[INFORMATION SHOWN]:
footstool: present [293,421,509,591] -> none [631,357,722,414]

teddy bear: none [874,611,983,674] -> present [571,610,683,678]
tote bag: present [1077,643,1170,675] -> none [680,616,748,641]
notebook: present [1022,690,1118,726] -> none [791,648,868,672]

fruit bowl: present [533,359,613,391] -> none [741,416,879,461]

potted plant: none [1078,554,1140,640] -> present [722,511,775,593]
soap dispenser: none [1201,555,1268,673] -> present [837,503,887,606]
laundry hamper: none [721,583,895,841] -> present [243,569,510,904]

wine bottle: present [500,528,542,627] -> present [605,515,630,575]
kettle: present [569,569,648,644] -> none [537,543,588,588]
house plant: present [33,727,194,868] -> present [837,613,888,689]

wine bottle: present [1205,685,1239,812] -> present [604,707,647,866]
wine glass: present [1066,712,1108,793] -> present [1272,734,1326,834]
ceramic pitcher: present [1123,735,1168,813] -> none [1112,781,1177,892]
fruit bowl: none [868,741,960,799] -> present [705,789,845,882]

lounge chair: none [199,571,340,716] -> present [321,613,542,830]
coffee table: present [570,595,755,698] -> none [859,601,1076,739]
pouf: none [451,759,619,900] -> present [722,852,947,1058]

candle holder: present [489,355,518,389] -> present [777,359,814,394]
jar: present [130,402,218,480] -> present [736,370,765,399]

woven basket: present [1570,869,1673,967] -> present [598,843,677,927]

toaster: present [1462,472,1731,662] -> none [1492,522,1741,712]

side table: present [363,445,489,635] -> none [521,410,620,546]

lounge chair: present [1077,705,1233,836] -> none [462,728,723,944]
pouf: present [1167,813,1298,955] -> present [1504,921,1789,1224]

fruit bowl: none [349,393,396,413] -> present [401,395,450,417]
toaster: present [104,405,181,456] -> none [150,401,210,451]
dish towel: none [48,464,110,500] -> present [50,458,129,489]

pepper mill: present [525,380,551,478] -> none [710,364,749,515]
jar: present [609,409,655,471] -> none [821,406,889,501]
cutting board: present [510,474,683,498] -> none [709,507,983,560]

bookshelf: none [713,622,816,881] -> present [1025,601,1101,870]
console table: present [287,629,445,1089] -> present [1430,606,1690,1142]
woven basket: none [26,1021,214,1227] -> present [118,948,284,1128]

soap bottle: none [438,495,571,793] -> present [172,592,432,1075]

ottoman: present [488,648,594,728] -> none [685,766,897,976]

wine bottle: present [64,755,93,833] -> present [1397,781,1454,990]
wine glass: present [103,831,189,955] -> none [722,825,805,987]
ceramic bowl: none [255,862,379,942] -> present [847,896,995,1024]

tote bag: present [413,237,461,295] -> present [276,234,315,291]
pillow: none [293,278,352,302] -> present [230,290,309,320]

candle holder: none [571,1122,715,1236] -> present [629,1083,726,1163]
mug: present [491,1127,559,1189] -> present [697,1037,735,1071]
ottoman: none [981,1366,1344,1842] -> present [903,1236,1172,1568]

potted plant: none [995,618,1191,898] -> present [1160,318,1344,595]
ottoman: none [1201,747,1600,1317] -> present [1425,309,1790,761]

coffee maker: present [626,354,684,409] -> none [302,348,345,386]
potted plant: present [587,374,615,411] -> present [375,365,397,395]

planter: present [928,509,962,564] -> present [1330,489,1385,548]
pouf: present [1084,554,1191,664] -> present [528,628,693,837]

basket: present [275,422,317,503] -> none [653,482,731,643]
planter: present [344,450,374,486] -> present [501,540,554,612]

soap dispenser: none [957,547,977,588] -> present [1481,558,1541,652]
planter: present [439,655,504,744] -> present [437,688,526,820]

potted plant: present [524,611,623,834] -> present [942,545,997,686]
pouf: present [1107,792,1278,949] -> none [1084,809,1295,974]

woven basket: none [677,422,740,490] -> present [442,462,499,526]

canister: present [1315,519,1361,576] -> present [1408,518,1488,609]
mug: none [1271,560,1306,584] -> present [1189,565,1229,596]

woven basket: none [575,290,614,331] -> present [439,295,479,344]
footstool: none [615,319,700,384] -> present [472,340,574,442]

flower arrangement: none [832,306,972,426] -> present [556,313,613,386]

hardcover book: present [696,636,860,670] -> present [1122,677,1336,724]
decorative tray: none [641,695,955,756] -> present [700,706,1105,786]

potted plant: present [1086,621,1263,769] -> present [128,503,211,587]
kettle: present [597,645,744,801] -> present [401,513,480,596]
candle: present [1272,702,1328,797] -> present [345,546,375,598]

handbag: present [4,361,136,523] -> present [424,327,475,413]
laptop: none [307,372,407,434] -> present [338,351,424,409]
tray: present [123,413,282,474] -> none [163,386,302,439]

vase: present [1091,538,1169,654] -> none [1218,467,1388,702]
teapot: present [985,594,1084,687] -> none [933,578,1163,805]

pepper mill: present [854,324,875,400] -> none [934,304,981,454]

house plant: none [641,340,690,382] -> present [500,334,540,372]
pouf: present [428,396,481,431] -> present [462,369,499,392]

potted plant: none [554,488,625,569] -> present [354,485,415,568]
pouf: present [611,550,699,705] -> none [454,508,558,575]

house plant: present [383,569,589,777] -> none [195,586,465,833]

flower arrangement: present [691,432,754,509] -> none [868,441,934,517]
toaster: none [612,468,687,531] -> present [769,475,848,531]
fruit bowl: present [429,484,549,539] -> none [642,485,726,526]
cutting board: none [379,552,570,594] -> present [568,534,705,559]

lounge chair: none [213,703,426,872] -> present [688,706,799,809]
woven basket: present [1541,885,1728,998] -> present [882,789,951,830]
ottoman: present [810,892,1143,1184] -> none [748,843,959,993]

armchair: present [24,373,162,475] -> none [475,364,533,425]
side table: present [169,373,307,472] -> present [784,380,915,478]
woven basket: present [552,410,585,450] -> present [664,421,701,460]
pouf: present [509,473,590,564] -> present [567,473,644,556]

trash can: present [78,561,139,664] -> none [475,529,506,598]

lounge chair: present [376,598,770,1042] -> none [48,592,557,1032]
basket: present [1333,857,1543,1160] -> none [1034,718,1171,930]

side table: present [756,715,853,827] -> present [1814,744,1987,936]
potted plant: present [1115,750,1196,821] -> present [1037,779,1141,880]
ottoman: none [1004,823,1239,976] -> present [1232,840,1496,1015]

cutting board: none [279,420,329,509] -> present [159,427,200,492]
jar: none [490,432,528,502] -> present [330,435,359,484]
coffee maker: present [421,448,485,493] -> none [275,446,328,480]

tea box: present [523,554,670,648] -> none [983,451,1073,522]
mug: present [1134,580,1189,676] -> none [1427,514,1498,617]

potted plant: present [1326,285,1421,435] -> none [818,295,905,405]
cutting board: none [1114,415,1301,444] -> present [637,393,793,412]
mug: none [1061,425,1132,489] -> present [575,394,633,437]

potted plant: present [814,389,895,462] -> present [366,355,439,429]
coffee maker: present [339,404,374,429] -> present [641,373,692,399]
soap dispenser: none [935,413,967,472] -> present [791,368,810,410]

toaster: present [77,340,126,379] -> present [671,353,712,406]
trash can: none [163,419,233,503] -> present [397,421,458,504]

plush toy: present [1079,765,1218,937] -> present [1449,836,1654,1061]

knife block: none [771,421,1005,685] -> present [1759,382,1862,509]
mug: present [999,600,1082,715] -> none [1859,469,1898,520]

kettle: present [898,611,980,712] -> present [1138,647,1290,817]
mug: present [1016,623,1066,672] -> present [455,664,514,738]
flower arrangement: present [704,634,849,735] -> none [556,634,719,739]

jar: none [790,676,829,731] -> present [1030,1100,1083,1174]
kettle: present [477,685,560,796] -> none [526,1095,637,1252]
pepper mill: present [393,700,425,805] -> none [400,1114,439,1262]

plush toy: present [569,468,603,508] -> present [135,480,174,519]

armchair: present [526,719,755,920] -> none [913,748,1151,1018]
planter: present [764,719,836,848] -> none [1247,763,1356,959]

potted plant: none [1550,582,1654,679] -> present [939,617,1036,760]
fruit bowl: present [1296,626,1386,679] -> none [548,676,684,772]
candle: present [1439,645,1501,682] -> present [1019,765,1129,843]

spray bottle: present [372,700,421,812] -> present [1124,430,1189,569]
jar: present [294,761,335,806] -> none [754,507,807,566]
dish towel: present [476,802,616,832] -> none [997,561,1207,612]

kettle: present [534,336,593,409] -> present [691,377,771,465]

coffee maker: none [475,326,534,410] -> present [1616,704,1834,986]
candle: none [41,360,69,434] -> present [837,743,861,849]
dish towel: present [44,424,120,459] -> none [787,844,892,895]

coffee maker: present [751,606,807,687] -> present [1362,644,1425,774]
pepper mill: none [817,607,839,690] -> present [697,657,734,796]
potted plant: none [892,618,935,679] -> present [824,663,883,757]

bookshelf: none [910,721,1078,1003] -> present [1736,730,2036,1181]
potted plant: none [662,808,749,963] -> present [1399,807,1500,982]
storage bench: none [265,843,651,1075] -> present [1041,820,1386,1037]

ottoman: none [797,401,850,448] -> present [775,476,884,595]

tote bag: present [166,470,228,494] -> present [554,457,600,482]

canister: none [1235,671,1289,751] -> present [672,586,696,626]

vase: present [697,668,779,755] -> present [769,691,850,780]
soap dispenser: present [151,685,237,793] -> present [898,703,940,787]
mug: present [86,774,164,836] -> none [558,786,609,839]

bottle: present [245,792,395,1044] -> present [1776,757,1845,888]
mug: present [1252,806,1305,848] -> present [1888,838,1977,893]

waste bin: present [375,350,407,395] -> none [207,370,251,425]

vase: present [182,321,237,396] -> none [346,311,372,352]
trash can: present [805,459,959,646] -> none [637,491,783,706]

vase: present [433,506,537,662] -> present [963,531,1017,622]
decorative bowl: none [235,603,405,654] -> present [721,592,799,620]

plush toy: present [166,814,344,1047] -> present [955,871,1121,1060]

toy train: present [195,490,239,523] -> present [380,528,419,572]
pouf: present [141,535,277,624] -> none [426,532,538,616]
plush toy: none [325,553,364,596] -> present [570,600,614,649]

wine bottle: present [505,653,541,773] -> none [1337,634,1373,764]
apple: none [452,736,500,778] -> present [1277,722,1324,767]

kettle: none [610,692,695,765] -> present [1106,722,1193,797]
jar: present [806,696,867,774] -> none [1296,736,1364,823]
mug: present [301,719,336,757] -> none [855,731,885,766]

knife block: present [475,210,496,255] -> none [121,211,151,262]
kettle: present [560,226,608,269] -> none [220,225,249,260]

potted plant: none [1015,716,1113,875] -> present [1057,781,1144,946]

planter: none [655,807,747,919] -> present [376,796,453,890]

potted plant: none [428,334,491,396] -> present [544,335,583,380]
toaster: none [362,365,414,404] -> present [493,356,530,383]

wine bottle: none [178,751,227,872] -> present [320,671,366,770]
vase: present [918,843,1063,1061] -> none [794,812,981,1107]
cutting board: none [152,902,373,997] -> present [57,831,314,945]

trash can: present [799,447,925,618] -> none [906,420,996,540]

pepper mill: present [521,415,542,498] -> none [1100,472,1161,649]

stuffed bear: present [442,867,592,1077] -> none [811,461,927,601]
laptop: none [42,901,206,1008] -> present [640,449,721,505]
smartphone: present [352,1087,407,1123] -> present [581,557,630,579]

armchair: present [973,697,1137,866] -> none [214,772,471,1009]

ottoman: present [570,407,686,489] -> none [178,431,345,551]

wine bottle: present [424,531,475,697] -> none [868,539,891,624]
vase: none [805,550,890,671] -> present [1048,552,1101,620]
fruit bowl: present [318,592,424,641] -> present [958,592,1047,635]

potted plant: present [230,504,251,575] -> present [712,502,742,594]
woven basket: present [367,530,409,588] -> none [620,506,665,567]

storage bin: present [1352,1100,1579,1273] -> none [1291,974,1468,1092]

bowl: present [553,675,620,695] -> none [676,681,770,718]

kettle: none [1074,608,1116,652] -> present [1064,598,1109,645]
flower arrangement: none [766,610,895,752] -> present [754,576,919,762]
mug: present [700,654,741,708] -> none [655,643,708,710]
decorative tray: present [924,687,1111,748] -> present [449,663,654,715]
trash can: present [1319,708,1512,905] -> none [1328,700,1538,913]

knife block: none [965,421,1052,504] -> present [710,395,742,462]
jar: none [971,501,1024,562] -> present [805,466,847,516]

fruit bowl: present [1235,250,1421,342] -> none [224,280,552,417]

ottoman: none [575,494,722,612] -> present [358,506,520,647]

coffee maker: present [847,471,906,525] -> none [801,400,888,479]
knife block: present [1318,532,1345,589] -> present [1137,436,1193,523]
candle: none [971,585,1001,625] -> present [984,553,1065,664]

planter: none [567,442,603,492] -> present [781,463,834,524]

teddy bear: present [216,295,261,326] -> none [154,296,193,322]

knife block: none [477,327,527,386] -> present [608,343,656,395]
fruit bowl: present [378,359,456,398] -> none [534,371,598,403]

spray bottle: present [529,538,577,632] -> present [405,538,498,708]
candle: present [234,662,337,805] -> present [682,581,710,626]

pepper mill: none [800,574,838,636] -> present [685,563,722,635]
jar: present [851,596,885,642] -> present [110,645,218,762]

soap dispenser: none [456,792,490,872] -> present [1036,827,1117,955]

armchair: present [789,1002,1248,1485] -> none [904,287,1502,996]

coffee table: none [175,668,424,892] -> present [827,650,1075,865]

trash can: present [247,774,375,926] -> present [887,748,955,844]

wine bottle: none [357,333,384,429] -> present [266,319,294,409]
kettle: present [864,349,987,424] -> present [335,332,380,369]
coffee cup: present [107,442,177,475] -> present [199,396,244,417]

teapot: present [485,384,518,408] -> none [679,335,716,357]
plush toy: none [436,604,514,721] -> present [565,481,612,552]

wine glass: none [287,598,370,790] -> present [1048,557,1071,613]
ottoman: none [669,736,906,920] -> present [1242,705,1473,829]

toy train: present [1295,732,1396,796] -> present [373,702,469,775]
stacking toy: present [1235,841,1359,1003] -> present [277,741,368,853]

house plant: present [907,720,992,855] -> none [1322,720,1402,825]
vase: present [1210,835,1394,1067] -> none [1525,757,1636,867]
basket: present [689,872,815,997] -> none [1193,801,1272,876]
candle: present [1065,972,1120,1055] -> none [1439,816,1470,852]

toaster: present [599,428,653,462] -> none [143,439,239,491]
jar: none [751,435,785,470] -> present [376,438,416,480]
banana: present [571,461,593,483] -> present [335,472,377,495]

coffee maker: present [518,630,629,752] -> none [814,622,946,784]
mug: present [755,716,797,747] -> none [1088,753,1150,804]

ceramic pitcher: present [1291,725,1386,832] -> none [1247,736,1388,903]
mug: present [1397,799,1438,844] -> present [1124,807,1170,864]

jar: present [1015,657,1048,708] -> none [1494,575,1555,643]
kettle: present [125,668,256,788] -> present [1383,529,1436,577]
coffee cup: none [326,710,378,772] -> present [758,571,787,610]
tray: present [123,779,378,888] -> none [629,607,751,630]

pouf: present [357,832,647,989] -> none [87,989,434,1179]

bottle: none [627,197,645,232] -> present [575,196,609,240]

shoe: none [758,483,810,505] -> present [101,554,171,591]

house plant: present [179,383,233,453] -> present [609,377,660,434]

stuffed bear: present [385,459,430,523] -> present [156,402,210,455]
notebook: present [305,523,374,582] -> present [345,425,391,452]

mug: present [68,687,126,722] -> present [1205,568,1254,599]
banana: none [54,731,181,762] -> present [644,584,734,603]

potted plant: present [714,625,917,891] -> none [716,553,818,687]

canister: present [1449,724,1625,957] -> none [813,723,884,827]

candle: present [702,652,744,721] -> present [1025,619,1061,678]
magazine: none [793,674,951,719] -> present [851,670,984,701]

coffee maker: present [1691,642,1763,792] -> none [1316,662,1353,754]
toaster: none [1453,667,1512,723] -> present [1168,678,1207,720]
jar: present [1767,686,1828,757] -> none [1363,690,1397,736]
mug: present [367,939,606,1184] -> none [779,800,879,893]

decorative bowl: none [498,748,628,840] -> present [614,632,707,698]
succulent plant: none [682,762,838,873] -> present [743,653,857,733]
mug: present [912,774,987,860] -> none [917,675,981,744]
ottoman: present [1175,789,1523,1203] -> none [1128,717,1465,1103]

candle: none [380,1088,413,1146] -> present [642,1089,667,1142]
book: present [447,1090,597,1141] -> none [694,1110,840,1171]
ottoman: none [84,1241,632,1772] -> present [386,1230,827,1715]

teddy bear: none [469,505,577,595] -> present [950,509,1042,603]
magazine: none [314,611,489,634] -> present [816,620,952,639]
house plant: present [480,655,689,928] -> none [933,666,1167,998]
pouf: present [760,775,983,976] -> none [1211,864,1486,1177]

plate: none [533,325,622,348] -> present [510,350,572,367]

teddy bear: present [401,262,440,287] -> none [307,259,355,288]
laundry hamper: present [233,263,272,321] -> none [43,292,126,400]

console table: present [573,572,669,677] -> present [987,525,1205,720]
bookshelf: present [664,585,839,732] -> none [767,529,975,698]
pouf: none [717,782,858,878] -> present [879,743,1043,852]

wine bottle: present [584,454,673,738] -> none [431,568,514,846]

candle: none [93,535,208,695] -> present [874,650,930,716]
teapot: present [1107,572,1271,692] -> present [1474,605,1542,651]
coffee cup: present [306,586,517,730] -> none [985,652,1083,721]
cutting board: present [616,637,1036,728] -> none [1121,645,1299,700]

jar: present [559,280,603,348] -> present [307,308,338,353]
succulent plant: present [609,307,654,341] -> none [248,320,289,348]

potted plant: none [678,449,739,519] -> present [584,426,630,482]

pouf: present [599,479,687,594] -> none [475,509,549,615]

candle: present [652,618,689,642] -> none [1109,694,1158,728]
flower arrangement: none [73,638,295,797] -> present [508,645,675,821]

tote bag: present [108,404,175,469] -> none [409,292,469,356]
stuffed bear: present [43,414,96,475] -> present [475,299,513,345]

[ASSIGNED TASK]: Of the lines above, extract only those from the line with "potted plant: present [230,504,251,575]" to the line with "flower arrangement: none [766,610,895,752]", both included, exactly as written.

[EXERCISE RESPONSE]:
potted plant: present [230,504,251,575] -> present [712,502,742,594]
woven basket: present [367,530,409,588] -> none [620,506,665,567]

storage bin: present [1352,1100,1579,1273] -> none [1291,974,1468,1092]

bowl: present [553,675,620,695] -> none [676,681,770,718]

kettle: none [1074,608,1116,652] -> present [1064,598,1109,645]
flower arrangement: none [766,610,895,752] -> present [754,576,919,762]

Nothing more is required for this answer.